The concept of aerobic base training before strength and/or power training is ludicrous at best. Countless strength-training studies have been done on untrained subjects who have tolerated strength training very well without any preparatory aerobic work.
You must be aware that until a few years ago, most exercise physiologists had no clue how to train for strength but knew a lot about aerobic exercise, they prescribed only aerobics. They promoted the need for an aerobic base to disguise their lack of knowledge about how to train to gain strength.
If you take a look at NBA players and the top ten sprinters in the world, you will find they have VO2 max values in the area of 47ml/kg/min. The average sedentary person has a value of about 40 ml/kg/min. On the other hand Olympic caliber rowers and cross country skiers have values of about 72 and 78 ml/kg/min. You may be asking yourself why are the basketball players and sprinters in such poor aerobic shape? To understand you must realize the specific demands of their respective sports. For these athletes to be able to perform to the best of their capabilities in their respective sports, sprinters and basketball players need plenty of power and strength to overcome their inertia while sprinting.
Several studies have shown, as aerobic power increases, there is a concurrent decrease in strength, as expressed at high speeds (power). A study in Japan showed, the more your VO2 max improves, the more you vertical jump power decreases. Aerobic work is also associated with the increase in the hormone cortisol. This is one of the body's' most catabolic hormones. Thus if you are trying to build muscle mass you want to stay away from the catabolic effects of aerobic work.

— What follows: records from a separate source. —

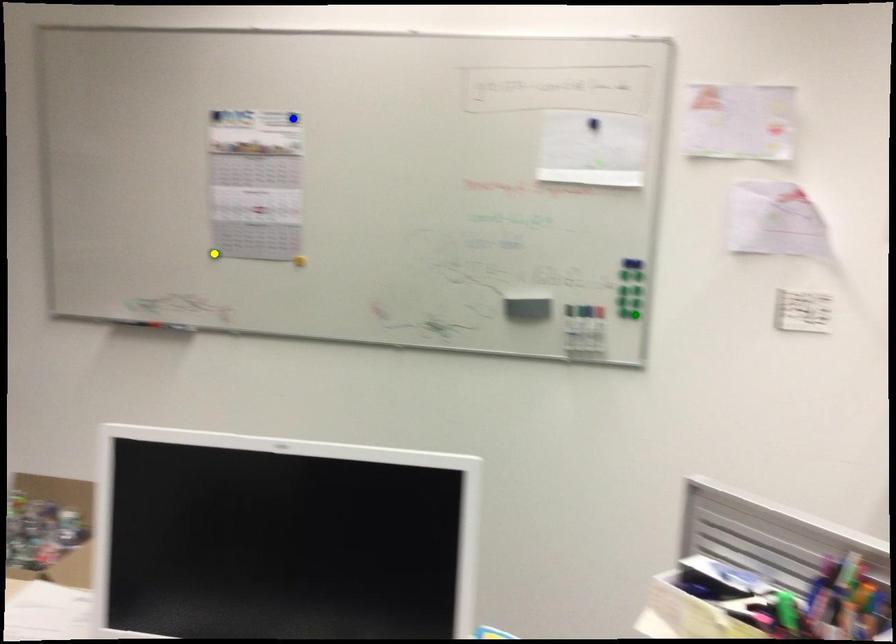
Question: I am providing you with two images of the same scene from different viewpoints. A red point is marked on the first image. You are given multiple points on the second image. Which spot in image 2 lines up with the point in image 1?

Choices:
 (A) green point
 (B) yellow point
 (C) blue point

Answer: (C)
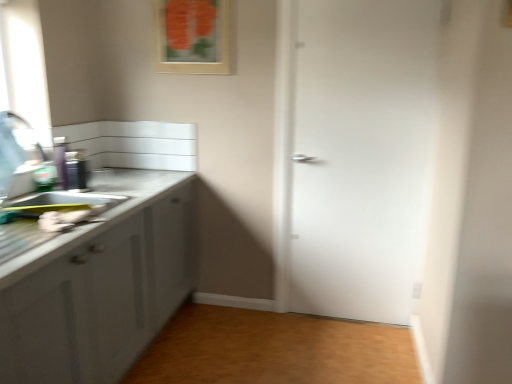
Image resolution: width=512 pixels, height=384 pixels. What do you see at coordinates (274, 350) in the screenshot?
I see `wooden floor at lower center` at bounding box center [274, 350].

In order to click on wooden picture frame at upper center in this screenshot , I will do `click(194, 36)`.

Locate an element on the screen. The image size is (512, 384). wooden floor at lower center is located at coordinates (274, 350).

From the image's perspective, relative to wooden floor at lower center, is white matte door at center above or below?

white matte door at center is above wooden floor at lower center.

Which is behind, point (370, 205) or point (347, 323)?

Positioned behind is point (347, 323).

At what (x,y) coordinates should I click in order to perform the action: click on plain that is in front of the white matte door at center. Please return your answer as a coordinate pair (x, y). Looking at the image, I should click on (274, 350).

Considering the sizes of white matte door at center and wooden floor at lower center in the image, is white matte door at center taller or shorter than wooden floor at lower center?

Clearly, white matte door at center is taller compared to wooden floor at lower center.

At what (x,y) coordinates should I click in order to perform the action: click on appliance located above the white matte door at center (from the image's perspective). Please return your answer as a coordinate pair (x, y). Looking at the image, I should click on (76, 170).

Could you tell me if metallic canister at left is facing white matte door at center?

No.

Is metallic canister at left directly adjacent to white matte door at center?

No, metallic canister at left is not next to white matte door at center.

In the scene shown: How different are the orientations of metallic canister at left and white matte door at center in degrees?

They differ by 86.6 degrees in their facing directions.

Does point (13, 218) lie behind point (374, 85)?

No.

Considering the sizes of objects matte white sink at left and white matte door at center in the image provided, who is wider, matte white sink at left or white matte door at center?

matte white sink at left.

Looking at this image, between matte white sink at left and white matte door at center, which one has smaller size?

matte white sink at left.

From a real-world perspective, is matte white sink at left on white matte door at center?

No, from a real-world perspective, matte white sink at left is not above white matte door at center.

Consider the image. Is metallic canister at left situated inside wooden floor at lower center or outside?

metallic canister at left lies outside wooden floor at lower center.

Is metallic canister at left turned away from wooden floor at lower center?

That's not correct — metallic canister at left is not looking away from wooden floor at lower center.

How different are the orientations of metallic canister at left and wooden floor at lower center in degrees?

178 degrees.

Is wooden picture frame at upper center inside or outside of brushed metal faucet at left?

wooden picture frame at upper center is not enclosed by brushed metal faucet at left.

From the image's perspective, which is below, wooden picture frame at upper center or brushed metal faucet at left?

brushed metal faucet at left.

At what (x,y) coordinates should I click in order to perform the action: click on picture frame above the brushed metal faucet at left (from the image's perspective). Please return your answer as a coordinate pair (x, y). Looking at the image, I should click on point(194,36).

Is wooden picture frame at upper center in front of or behind brushed metal faucet at left in the image?

wooden picture frame at upper center is positioned farther from the viewer than brushed metal faucet at left.

Is matte white sink at left wider or thinner than metallic canister at left?

In the image, matte white sink at left appears to be wider than metallic canister at left.

What's the angular difference between matte white sink at left and metallic canister at left's facing directions?

3.17 degrees separate the facing orientations of matte white sink at left and metallic canister at left.

In the image, is matte white sink at left positioned in front of or behind metallic canister at left?

matte white sink at left is positioned closer to the viewer than metallic canister at left.

From the image's perspective, is matte white sink at left beneath metallic canister at left?

Indeed, from the image's perspective, matte white sink at left is shown beneath metallic canister at left.

Is brushed metal faucet at left wider than wooden floor at lower center?

No, brushed metal faucet at left is not wider than wooden floor at lower center.

From the image's perspective, which object appears higher, brushed metal faucet at left or wooden floor at lower center?

brushed metal faucet at left, from the image's perspective.

Is brushed metal faucet at left positioned far away from wooden floor at lower center?

brushed metal faucet at left is far away from wooden floor at lower center.

Does brushed metal faucet at left come behind wooden floor at lower center?

No, it is in front of wooden floor at lower center.

Find the location of `door located behind the wooden floor at lower center`. door located behind the wooden floor at lower center is located at coordinates (361, 155).

The width and height of the screenshot is (512, 384). I want to click on door below the metallic canister at left (from a real-world perspective), so click(x=361, y=155).

Estimate the real-world distances between objects in this image. Which object is further from metallic canister at left, wooden picture frame at upper center or brushed metal faucet at left?

Among the two, wooden picture frame at upper center is located further to metallic canister at left.

When comparing their distances from wooden picture frame at upper center, does brushed metal faucet at left or white matte door at center seem closer?

Among the two, white matte door at center is located nearer to wooden picture frame at upper center.

Considering their positions, is metallic canister at left positioned closer to white matte door at center than wooden floor at lower center?

The object closer to white matte door at center is wooden floor at lower center.

Based on their spatial positions, is wooden picture frame at upper center or matte white sink at left closer to metallic canister at left?

matte white sink at left is closer to metallic canister at left.

From the picture: From the image, which object appears to be farther from wooden floor at lower center, white matte door at center or wooden picture frame at upper center?

wooden picture frame at upper center is further to wooden floor at lower center.

When comparing their distances from metallic canister at left, does wooden floor at lower center or white matte door at center seem further?

Among the two, white matte door at center is located further to metallic canister at left.

Considering their positions, is brushed metal faucet at left positioned closer to metallic canister at left than white matte door at center?

brushed metal faucet at left lies closer to metallic canister at left than the other object.

Considering their positions, is metallic canister at left positioned further to brushed metal faucet at left than white matte door at center?

white matte door at center is positioned further to the anchor brushed metal faucet at left.

The height and width of the screenshot is (384, 512). In order to click on faucet that lies between wooden picture frame at upper center and wooden floor at lower center from top to bottom in this screenshot , I will do `click(25, 137)`.

This screenshot has width=512, height=384. What are the coordinates of `sink between brushed metal faucet at left and metallic canister at left along the z-axis` in the screenshot? It's located at (56, 204).

Where is `appliance between brushed metal faucet at left and white matte door at center from left to right`? The image size is (512, 384). appliance between brushed metal faucet at left and white matte door at center from left to right is located at coordinates (76, 170).

Find the location of a particular element. The image size is (512, 384). picture frame between metallic canister at left and white matte door at center is located at coordinates (194, 36).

At the University of Massachusetts we train our athletes through anaerobic training with interval training, speed endurance training, hill training, speed training, as well as with agility and plyometric training.
SPEED ENDURANCE--This system prepares the athlete intense efforts increasing the ability to endure the lack of oxygen. Distances range from 150-500 meters at times up to 90 % of the athletes maximum, repetitions of 4-8, recovery 5-6 min. (complete recovery)
INTERVAL SYSTEM--- Distances run are fixed or variable. Interval training increases anaerobic capacity and also increases aerobic endurance. Distances vary between 100-400 meters range at 75 % effort. Recovery ranges from periods of 45 sec. to 3 min. Beginners will start with a longer recovery rate and gradually increase the repetitions and reduce set times and rest times. Pulse rate should not exceed 180 bpm at the end of an interval and the next interval should not be started until the pulse rate has fallen below 140 bpm or preferably 120 bpm.
HILL TRAINING--The principal aim of hill training is to achieve greater muscular power and reinforce proper running mechanics. Hills are cycled weekly or bi-weekly.
SPEED TRAINING--Full speed-very high rate of stride frequency (speed of muscular contraction). Distances range from 20-60 meters; repetitions are from 10-15 preferably gradually increasing in distances run-- Rest intervals should be from 3-5 mins.